Blog | June 05, 2014

First Available Bed Policy is Symptom of Failed Private Market Model

EDMONTON The Health Quality Council of Alberta report “Continuing Care Wait List: First Available Appropriate Living Option” that was released today demonstrates that there continues to be a serious shortage of spaces for seniors requiring long-term care. The result is that many seniors are waiting too long in acute care hospitals and in their homes. However, the report fails to explore underlying systemic issues with the private seniors care model.

“Many seniors and their families are the ones who are suffering from the failures of this private market approach to seniors care,” says Noel Somerville, Chairperson of Public Interest Alberta Seniors Task Force.  “The government needs to invest in building enough capacity in a public seniors care system rather than giving millions of dollars to corporations to build lower care assisted-living facilities.”

The report recommends that families should be given more choice rather than having to take the first available bed within a 100 km radius.

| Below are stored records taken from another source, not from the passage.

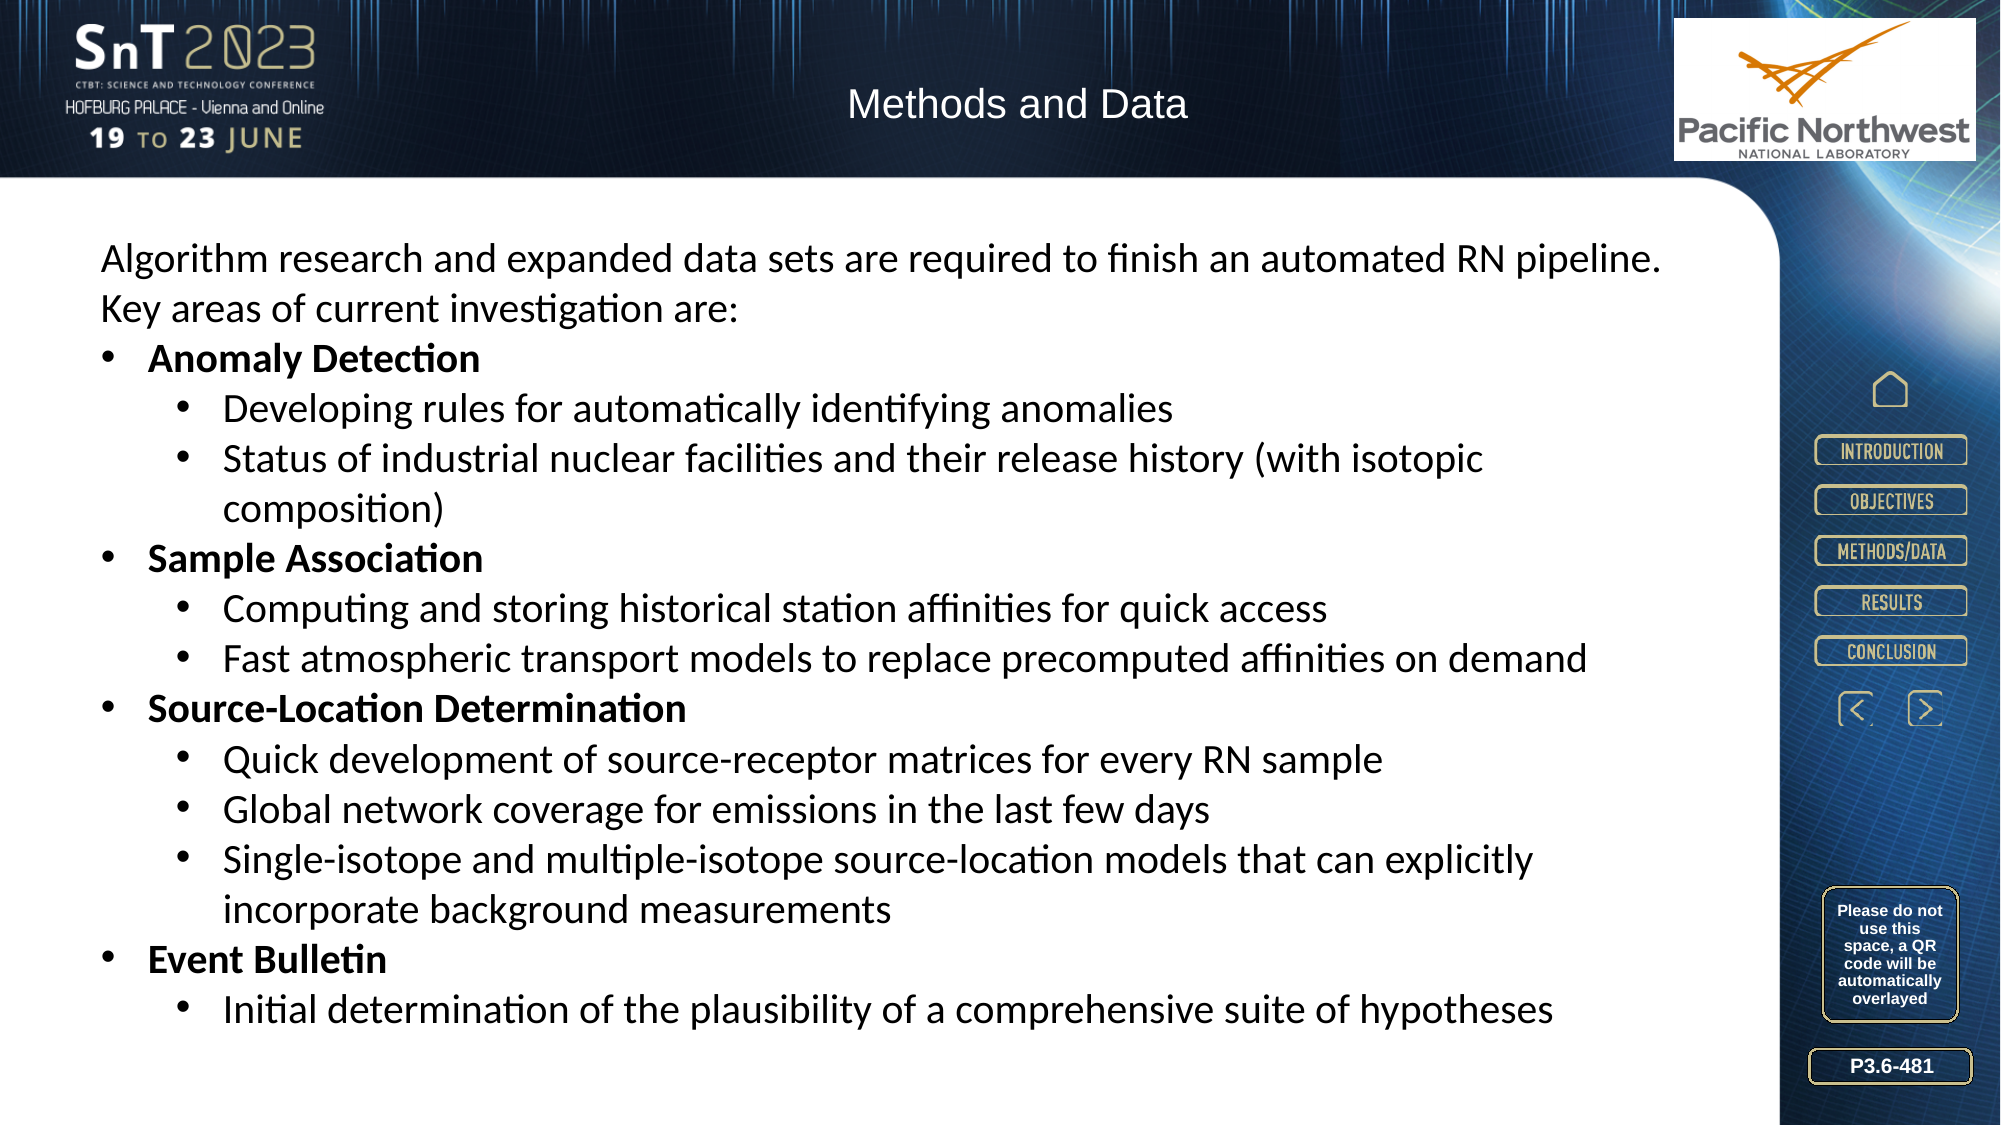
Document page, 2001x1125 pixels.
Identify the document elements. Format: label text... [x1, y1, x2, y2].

text_box P3.6-481 [1824, 1047, 1960, 1086]
text_box Methods and Data [359, 43, 1674, 136]
text_box Algorithm research and expanded data sets are required to finish an automated RN pipeline. Key areas of current investigation are: Anomaly Detection Developing rules for automatically identifying anomalies Status of industrial nuclear facilities and their release history (with isotopic composition) Sample Association Computing and storing historical station affinities for quick access Fast atmospheric transport models to replace precomputed affinities on demand Source-Location Determination Quick development of source-receptor matrices for every RN sample Global network coverage for emissions in the last few days Single-isotope and multiple-isotope source-location models that can explicitly incorporate background measurements Event Bulletin Initial determination of the plausibility of a comprehensive suite of hypotheses [86, 223, 1685, 1039]
text_box Please do not use this space, a QR code will be automatically overlayed [1821, 894, 1959, 1017]
picture [0, 0, 2001, 1125]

Despite their promise to build 5000 long-term care beds over five years, the current AHS capital plan shows that the government intends to reduce the number of long-term care beds by 1700 while putting millions of public dollars into private assisted living facilities, most of which are owned by for-profit, private corporations.

“When will the Minister of Health admit that their private market model for seniors care is broken and needs to be over hauled?” asks Bill Moore-Kilgannon, Executive Director of Public Interest Alberta. “We hear story after story of seniors and their families who are disempowered and forced to advocate and fight for quality care.  Instead the government should be investing in a public system that can provide for the health and well-being of our seniors.”

While the report says the AHS policy is that families can be charged $100/ day if they refuse a first available bed, many people have been told that they would have to pay the full hospital costs if they do not accept the placement.

“When we did not want my father to go into a private long-term care facility, we were told directly that we would have to pay $1200 - $1500 per day for him to stay at the hospital and that he would not stay at the top of the waiting list for another bed,” said Larry Booi, Chairperson of Public Interest Alberta.  “It had nothing to do with choice – it was coercive bullying. As it turned out, the private long-term care facility could not deal with some of his basic health care needs, resulting in him being transferred back to the hospital a number of times before they would no longer take him back.”